● **Source extract**
# # # # # # #
# How do I band/braid a mane/tail?



## Palomino Brigade (Mar 20, 2011)

I have been throwing the idea of actually showing this year (If Ray behaves well enough) and I would like to try braiding his mane or tail to make him kind of 'stand out'. He's a 14.3? hh palomino, and whenever we go to an arena to run him, he gets picked on for being so small and is often overlooked. (I also just like the look of plaited tails and manes like shown below and think it would make him sweat less.) Would this help the major cowlick he has? It flipps half of his mane on one side of his neck and the other half on the other. I've been working with it for the past year, but it isn't going anywhere. I can't really ask anyone around here, and a lot of the stuff i've found on the internet is looking for some type of braiding tool I don't have. If you can tell me in an incredibly simple way, I'd appreciate it and start practicing.
# # # # # # #
● **Information provided**

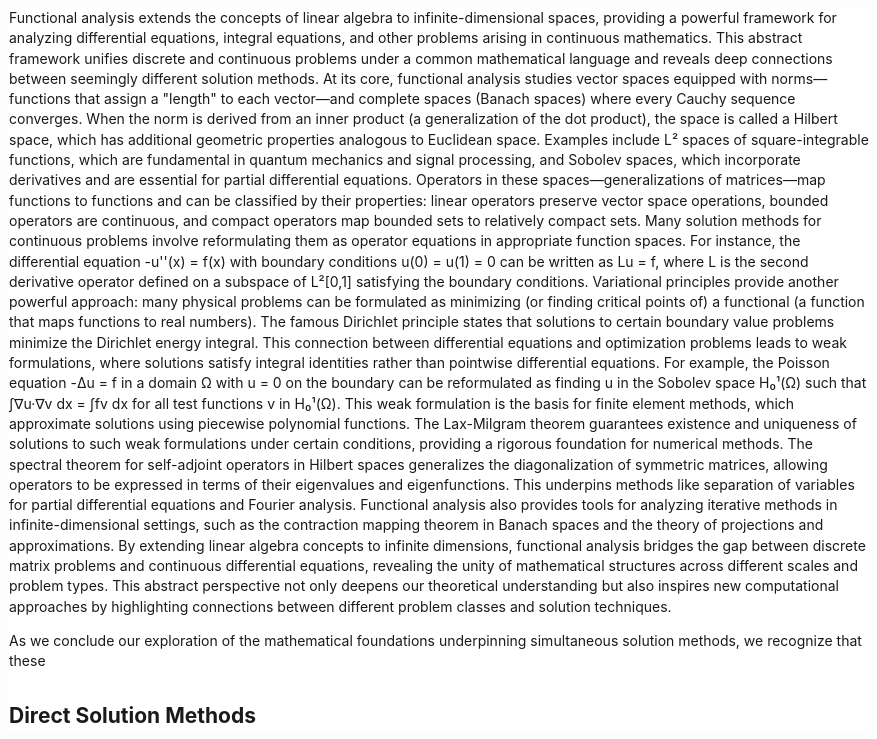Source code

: Functional analysis extends the concepts of linear algebra to infinite-dimensional spaces, providing a powerful framework for analyzing differential equations, integral equations, and other problems arising in continuous mathematics. This abstract framework unifies discrete and continuous problems under a common mathematical language and reveals deep connections between seemingly different solution methods. At its core, functional analysis studies vector spaces equipped with norms—functions that assign a "length" to each vector—and complete spaces (Banach spaces) where every Cauchy sequence converges. When the norm is derived from an inner product (a generalization of the dot product), the space is called a Hilbert space, which has additional geometric properties analogous to Euclidean space. Examples include L² spaces of square-integrable functions, which are fundamental in quantum mechanics and signal processing, and Sobolev spaces, which incorporate derivatives and are essential for partial differential equations. Operators in these spaces—generalizations of matrices—map functions to functions and can be classified by their properties: linear operators preserve vector space operations, bounded operators are continuous, and compact operators map bounded sets to relatively compact sets. Many solution methods for continuous problems involve reformulating them as operator equations in appropriate function spaces. For instance, the differential equation -u''(x) = f(x) with boundary conditions u(0) = u(1) = 0 can be written as Lu = f, where L is the second derivative operator defined on a subspace of L²[0,1] satisfying the boundary conditions. Variational principles provide another powerful approach: many physical problems can be formulated as minimizing (or finding critical points of) a functional (a function that maps functions to real numbers). The famous Dirichlet principle states that solutions to certain boundary value problems minimize the Dirichlet energy integral. This connection between differential equations and optimization problems leads to weak formulations, where solutions satisfy integral identities rather than pointwise differential equations. For example, the Poisson equation -Δu = f in a domain Ω with u = 0 on the boundary can be reformulated as finding u in the Sobolev space H₀¹(Ω) such that ∫∇u·∇v dx = ∫fv dx for all test functions v in H₀¹(Ω). This weak formulation is the basis for finite element methods, which approximate solutions using piecewise polynomial functions. The Lax-Milgram theorem guarantees existence and uniqueness of solutions to such weak formulations under certain conditions, providing a rigorous foundation for numerical methods. The spectral theorem for self-adjoint operators in Hilbert spaces generalizes the diagonalization of symmetric matrices, allowing operators to be expressed in terms of their eigenvalues and eigenfunctions. This underpins methods like separation of variables for partial differential equations and Fourier analysis. Functional analysis also provides tools for analyzing iterative methods in infinite-dimensional settings, such as the contraction mapping theorem in Banach spaces and the theory of projections and approximations. By extending linear algebra concepts to infinite dimensions, functional analysis bridges the gap between discrete matrix problems and continuous differential equations, revealing the unity of mathematical structures across different scales and problem types. This abstract perspective not only deepens our theoretical understanding but also inspires new computational approaches by highlighting connections between different problem classes and solution techniques.

As we conclude our exploration of the mathematical foundations underpinning simultaneous solution methods, we recognize that these

## Direct Solution Methods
# # # # # # #
● **Job 1**
Answer these about the forum post on braiding a horse's mane or tail:
(a) What happens to Ray when he is taken to an arena to run?
(b) What does the poster say Ray's cowlick does to his mane?
(c) What do many of the instructions the poster found online call for?
● **Job 2**
Write what comes next in the forum post on braiding a horse's mane or tail, starting after its last sentence.

● **Your response 1**
(a) He gets picked on for being so small and is often overlooked.
(b) It flips half of his mane onto one side of his neck and the other half onto the other side.
(c) Some type of braiding tool that the poster doesn't have.

● **Your response 2**
----------



## KawaiiCharlie (Nov 17, 2010)

the tail one is basically the same as french plaiting a persons hair. theres videos on youtube that show you how to do it, its pretty easy  
& i have no idea how to do the mane like that, but im sure there will be a youtube video on it. theres other mane plaits you can look up too.


----------



## equiniphile (Aug 16, 2009)

If you're showing in hunters, yes, those are the braids you'll want to use. Look up videos on YouTube, they've helped me a lot. I don't pull my tails, but some people trim them at the bottom so they look even. As for the manes, I usually pull them to four inches or so by laying all the mane to the right side, wetting it, and pulling the longer hairs out by pulling down. Look on youtube, much easier watching than reading!


----------



## justjump (Jan 18, 2011)

When I braid, I cut the mane as I go because all my crossovers are the same length. I use water over quic braid because I think water is more efficient. I don't braid tails yet, but there are countless videos on how to braid manes and tails!
_Posted via Mobile Device_


----------



## caprita21 (Mar 21, 2011)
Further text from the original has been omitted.